▶ [Exercise goal]: Copy each line of the entries below that contains the string "your".

▶ [Records for the task]:

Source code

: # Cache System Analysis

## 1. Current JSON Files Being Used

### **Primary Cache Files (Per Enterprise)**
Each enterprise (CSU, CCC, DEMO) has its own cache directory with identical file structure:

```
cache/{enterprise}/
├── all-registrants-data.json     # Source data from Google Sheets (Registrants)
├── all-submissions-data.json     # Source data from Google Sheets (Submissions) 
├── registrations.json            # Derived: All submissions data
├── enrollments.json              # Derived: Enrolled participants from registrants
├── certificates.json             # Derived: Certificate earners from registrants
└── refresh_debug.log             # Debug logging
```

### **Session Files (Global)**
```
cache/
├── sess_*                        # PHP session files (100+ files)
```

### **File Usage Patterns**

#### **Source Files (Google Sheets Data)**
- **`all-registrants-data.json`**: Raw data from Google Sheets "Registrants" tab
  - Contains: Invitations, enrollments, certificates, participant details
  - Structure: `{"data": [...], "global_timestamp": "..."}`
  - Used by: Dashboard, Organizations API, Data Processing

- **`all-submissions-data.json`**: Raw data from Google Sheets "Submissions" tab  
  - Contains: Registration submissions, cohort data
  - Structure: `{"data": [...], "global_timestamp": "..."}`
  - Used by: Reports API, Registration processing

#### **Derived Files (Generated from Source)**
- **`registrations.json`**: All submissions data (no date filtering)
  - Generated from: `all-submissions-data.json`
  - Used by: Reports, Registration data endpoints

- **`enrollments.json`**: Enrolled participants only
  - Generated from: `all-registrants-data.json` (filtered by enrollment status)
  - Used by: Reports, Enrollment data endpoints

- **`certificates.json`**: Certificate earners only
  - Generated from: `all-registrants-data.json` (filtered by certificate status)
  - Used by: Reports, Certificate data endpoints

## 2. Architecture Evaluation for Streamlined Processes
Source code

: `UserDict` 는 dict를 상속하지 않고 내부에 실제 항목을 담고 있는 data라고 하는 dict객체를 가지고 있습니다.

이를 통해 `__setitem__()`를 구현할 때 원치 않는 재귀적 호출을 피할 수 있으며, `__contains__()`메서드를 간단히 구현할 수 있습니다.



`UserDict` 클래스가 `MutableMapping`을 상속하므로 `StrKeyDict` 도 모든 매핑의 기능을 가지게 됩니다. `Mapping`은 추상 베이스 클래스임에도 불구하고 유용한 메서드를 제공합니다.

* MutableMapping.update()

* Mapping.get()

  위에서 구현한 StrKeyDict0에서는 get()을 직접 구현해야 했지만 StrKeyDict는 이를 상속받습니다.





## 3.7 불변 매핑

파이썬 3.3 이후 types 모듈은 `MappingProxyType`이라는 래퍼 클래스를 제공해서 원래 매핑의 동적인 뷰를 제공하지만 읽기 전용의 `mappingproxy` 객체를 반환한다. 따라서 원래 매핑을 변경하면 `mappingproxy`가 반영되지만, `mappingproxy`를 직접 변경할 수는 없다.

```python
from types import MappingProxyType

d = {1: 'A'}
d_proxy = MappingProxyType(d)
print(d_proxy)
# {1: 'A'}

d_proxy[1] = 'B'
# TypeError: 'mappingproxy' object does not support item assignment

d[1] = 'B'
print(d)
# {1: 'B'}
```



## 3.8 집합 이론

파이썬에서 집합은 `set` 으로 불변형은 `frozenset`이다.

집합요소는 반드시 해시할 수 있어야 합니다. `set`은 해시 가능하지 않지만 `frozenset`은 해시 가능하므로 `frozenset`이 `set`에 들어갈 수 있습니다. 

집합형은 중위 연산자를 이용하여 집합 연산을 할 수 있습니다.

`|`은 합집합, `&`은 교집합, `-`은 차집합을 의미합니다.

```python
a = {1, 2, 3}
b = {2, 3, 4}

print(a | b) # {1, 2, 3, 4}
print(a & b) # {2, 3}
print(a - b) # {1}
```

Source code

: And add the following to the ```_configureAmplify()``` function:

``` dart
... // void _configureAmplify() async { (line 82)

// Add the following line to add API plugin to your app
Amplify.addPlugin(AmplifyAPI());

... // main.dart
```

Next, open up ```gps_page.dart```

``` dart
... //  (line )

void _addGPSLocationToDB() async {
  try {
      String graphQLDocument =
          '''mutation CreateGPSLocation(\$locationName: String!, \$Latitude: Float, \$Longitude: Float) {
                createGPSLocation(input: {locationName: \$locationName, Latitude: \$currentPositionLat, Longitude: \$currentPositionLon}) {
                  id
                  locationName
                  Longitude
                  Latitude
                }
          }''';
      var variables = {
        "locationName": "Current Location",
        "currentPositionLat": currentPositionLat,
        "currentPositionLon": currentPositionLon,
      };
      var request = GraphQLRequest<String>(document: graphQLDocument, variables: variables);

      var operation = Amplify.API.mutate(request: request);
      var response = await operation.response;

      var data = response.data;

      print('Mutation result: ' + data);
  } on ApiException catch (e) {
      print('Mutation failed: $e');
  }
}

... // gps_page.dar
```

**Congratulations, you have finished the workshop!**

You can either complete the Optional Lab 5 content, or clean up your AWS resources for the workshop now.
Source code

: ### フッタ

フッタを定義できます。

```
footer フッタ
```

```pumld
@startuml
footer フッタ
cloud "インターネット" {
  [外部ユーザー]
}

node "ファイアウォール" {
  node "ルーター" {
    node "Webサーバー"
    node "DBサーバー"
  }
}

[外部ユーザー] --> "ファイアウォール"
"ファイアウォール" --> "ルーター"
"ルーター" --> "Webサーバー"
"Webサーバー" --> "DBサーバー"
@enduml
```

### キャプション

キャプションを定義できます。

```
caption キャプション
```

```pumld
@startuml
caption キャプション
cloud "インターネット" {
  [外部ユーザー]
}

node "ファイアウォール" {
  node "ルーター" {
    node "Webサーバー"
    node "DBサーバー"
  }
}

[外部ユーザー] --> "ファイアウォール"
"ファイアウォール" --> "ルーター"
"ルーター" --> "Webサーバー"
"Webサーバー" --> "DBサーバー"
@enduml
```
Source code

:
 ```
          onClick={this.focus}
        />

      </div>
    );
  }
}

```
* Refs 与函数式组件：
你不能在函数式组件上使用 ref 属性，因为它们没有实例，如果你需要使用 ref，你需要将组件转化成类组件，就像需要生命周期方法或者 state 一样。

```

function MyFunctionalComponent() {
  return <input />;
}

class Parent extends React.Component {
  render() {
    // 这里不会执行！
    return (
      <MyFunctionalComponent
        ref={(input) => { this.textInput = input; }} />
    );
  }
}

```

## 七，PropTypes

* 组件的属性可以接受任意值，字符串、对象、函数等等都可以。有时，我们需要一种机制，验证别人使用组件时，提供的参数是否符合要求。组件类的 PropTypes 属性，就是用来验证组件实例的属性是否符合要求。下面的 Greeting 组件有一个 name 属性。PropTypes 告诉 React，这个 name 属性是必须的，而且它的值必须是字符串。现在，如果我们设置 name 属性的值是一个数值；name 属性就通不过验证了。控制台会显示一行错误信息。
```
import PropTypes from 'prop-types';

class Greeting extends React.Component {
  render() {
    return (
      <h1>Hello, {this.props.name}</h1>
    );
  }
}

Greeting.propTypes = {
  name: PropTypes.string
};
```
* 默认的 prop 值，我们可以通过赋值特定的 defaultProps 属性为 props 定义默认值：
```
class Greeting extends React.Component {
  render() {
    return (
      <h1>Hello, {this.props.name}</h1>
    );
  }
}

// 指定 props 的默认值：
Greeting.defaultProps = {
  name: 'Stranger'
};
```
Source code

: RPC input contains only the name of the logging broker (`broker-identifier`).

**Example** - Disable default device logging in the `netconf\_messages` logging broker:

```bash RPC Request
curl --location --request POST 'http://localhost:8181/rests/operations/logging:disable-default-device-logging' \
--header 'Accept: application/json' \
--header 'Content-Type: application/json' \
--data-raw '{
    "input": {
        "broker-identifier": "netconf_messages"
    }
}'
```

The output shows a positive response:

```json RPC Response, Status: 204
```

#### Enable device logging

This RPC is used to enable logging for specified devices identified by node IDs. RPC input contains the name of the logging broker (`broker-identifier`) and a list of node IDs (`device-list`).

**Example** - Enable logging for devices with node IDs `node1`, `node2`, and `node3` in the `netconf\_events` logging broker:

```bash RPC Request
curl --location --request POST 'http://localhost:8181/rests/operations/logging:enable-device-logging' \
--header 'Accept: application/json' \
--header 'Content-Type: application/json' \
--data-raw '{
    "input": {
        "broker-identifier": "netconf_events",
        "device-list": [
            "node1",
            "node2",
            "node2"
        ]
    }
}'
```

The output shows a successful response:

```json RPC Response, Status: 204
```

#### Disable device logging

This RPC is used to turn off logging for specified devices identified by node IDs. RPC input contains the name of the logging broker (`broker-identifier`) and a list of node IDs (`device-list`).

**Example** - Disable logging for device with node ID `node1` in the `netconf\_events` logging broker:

▶ [Exercise solution]:
// Add the following line to add API plugin to your app
You can either complete the Optional Lab 5 content, or clean up your AWS resources for the workshop now.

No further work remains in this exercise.